[TASK DETAILS]
Could you repeat exactly the lines from the one containing "Gameplay with a" through the last line of the records, with no pictures?

Data records:
= = =

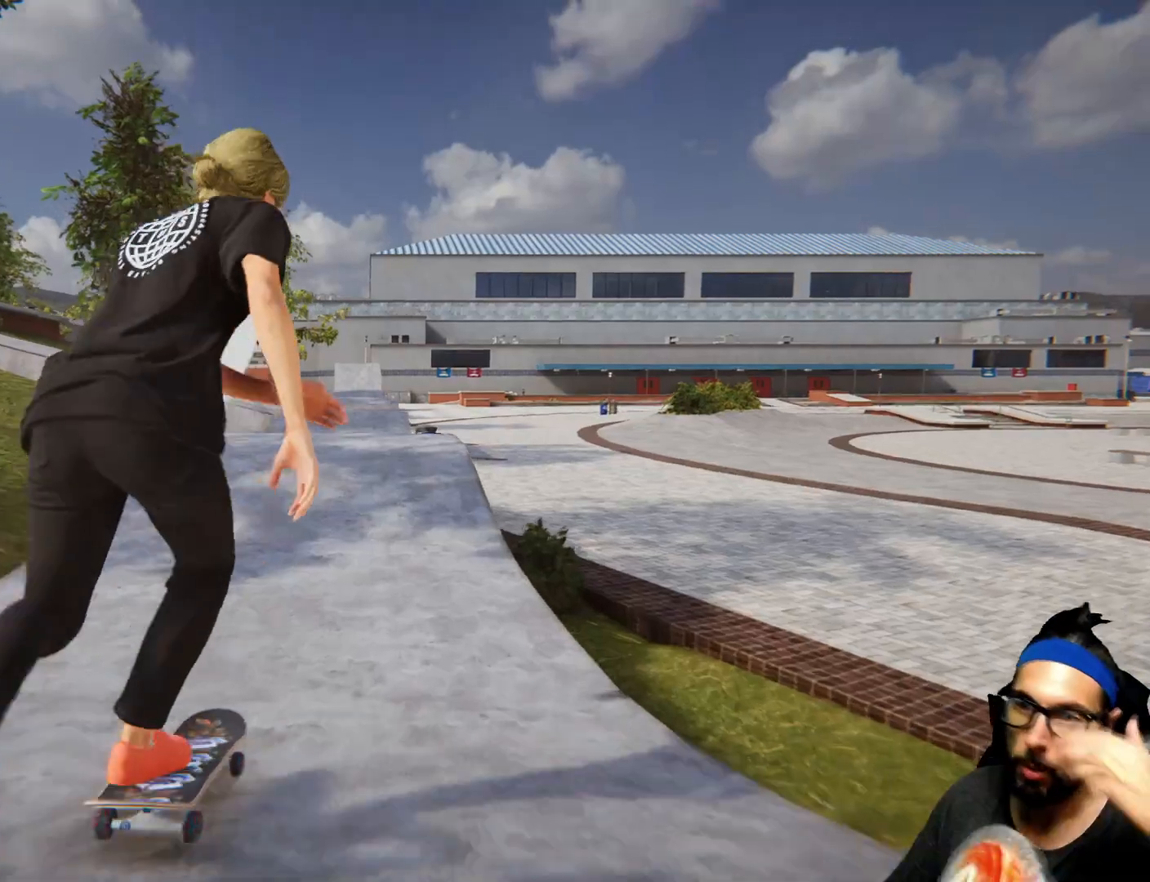
{"buttons": ["SQUARE"], "left_stick": "center", "right_stick": "center", "events": [[200, "L1", "down"], [267, "L1", "up"], [300, "left_stick", "left"], [467, "left_stick", "center"]]}
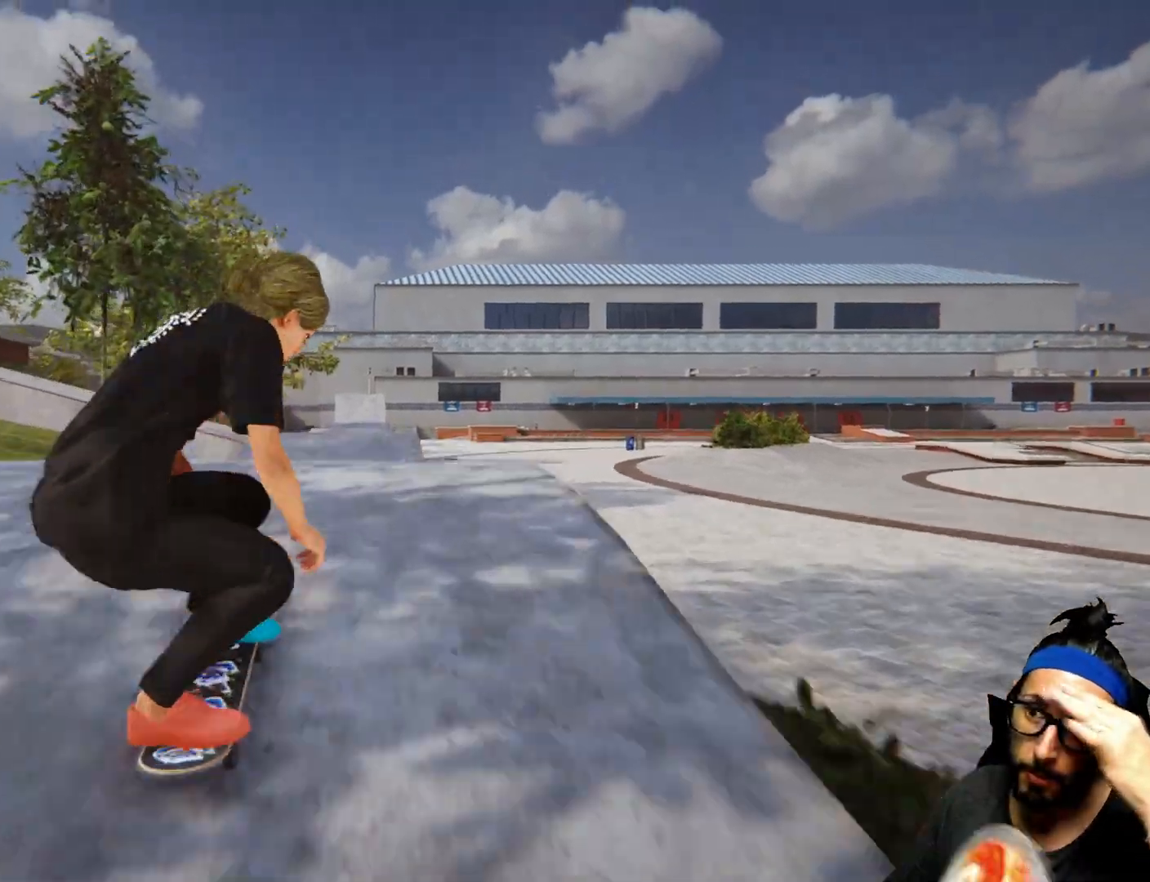
{"buttons": ["SQUARE"], "left_stick": "center", "right_stick": "center", "events": []}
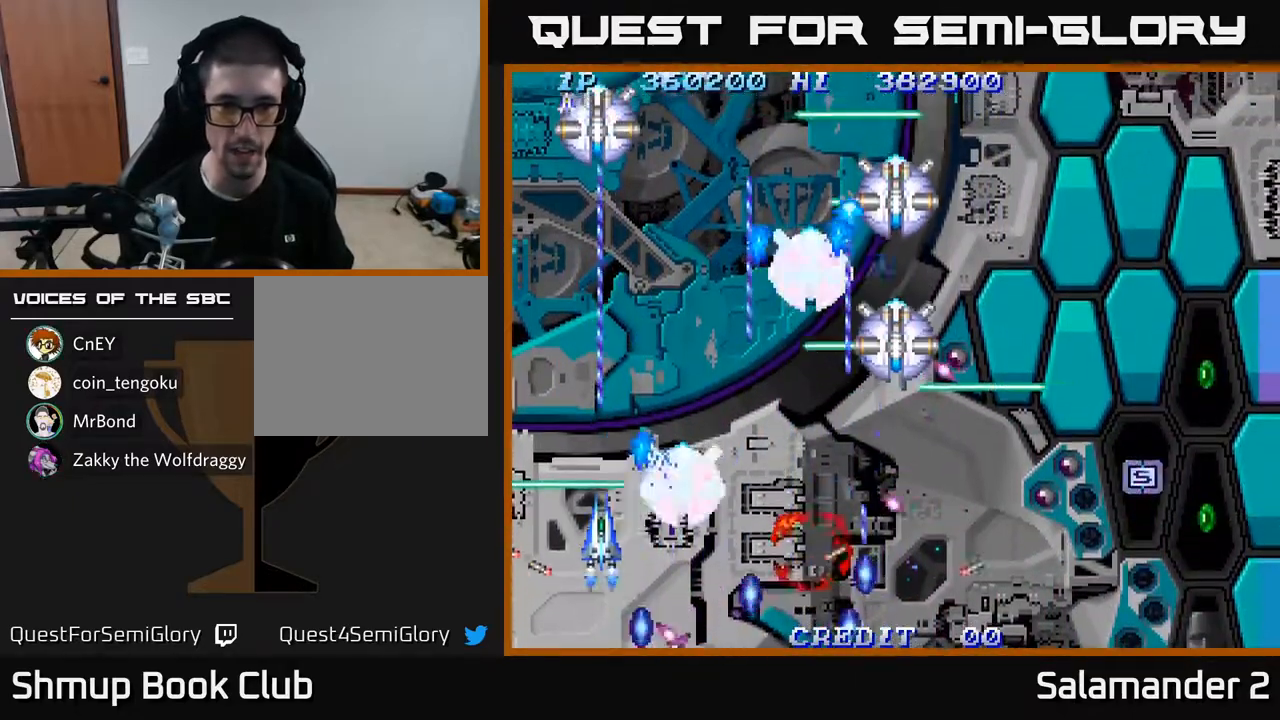
Gameplay with a controller (Xbox layout); each line is a JSON object with the inputs held at the frame after it. "events" lists button and stick changes between this image and that frame as [ms after this image, input, new state], when the widget could be followed in between.
{"buttons": ["A", "DPAD_DOWN"], "left_stick": "center", "right_stick": "center", "events": [[133, "DPAD_LEFT", "down"], [217, "DPAD_LEFT", "up"], [350, "DPAD_DOWN", "down"]]}
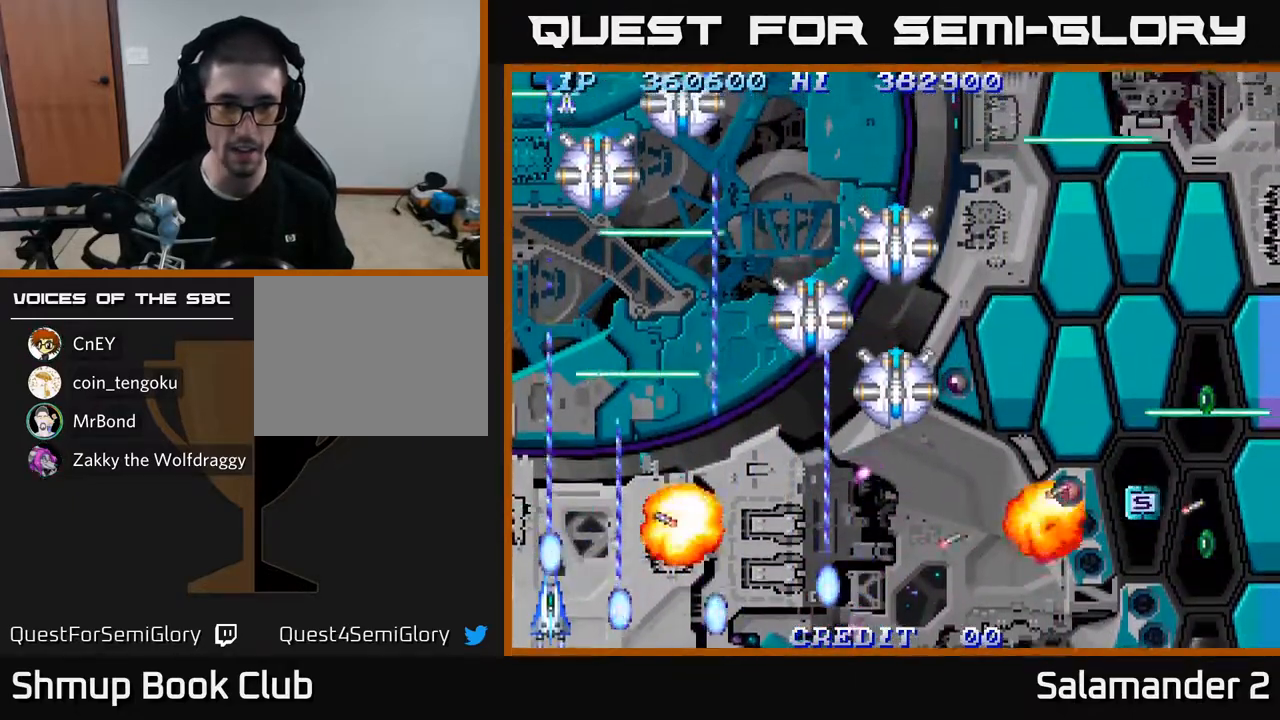
{"buttons": ["A", "DPAD_UP", "DPAD_LEFT"], "left_stick": "center", "right_stick": "center", "events": [[50, "DPAD_DOWN", "up"], [167, "DPAD_RIGHT", "down"], [450, "DPAD_RIGHT", "up"], [483, "DPAD_LEFT", "down"], [483, "DPAD_UP", "down"]]}
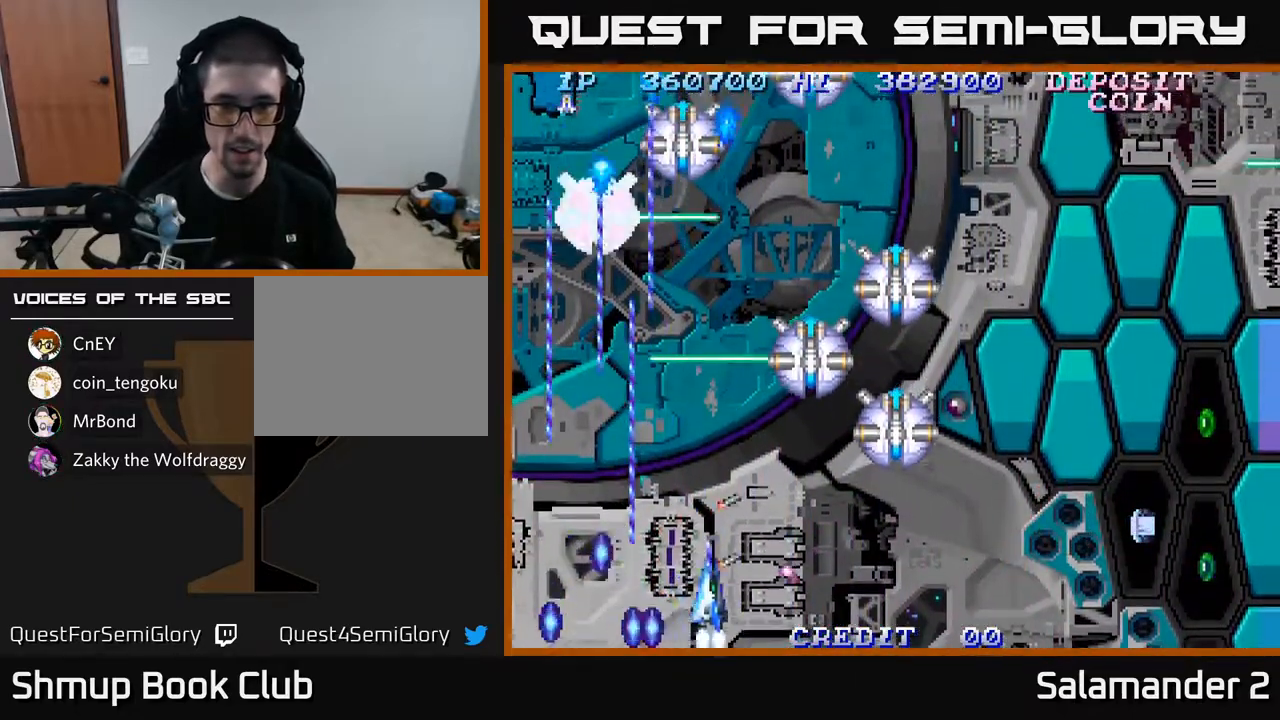
{"buttons": ["A", "DPAD_DOWN"], "left_stick": "center", "right_stick": "center", "events": [[67, "DPAD_LEFT", "up"], [100, "DPAD_RIGHT", "down"], [117, "DPAD_UP", "up"], [300, "DPAD_DOWN", "down"], [450, "DPAD_RIGHT", "up"]]}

= = =

[REPLY]
Gameplay with a controller (Xbox layout); each line is a JSON object with the inputs held at the frame after it. "events" lists button and stick changes between this image and that frame as [ms after this image, input, new state], when the widget could be followed in between.
{"buttons": ["A", "DPAD_DOWN"], "left_stick": "center", "right_stick": "center", "events": [[133, "DPAD_LEFT", "down"], [217, "DPAD_LEFT", "up"], [350, "DPAD_DOWN", "down"]]}
{"buttons": ["A", "DPAD_UP", "DPAD_LEFT"], "left_stick": "center", "right_stick": "center", "events": [[50, "DPAD_DOWN", "up"], [167, "DPAD_RIGHT", "down"], [450, "DPAD_RIGHT", "up"], [483, "DPAD_LEFT", "down"], [483, "DPAD_UP", "down"]]}
{"buttons": ["A", "DPAD_DOWN"], "left_stick": "center", "right_stick": "center", "events": [[67, "DPAD_LEFT", "up"], [100, "DPAD_RIGHT", "down"], [117, "DPAD_UP", "up"], [300, "DPAD_DOWN", "down"], [450, "DPAD_RIGHT", "up"]]}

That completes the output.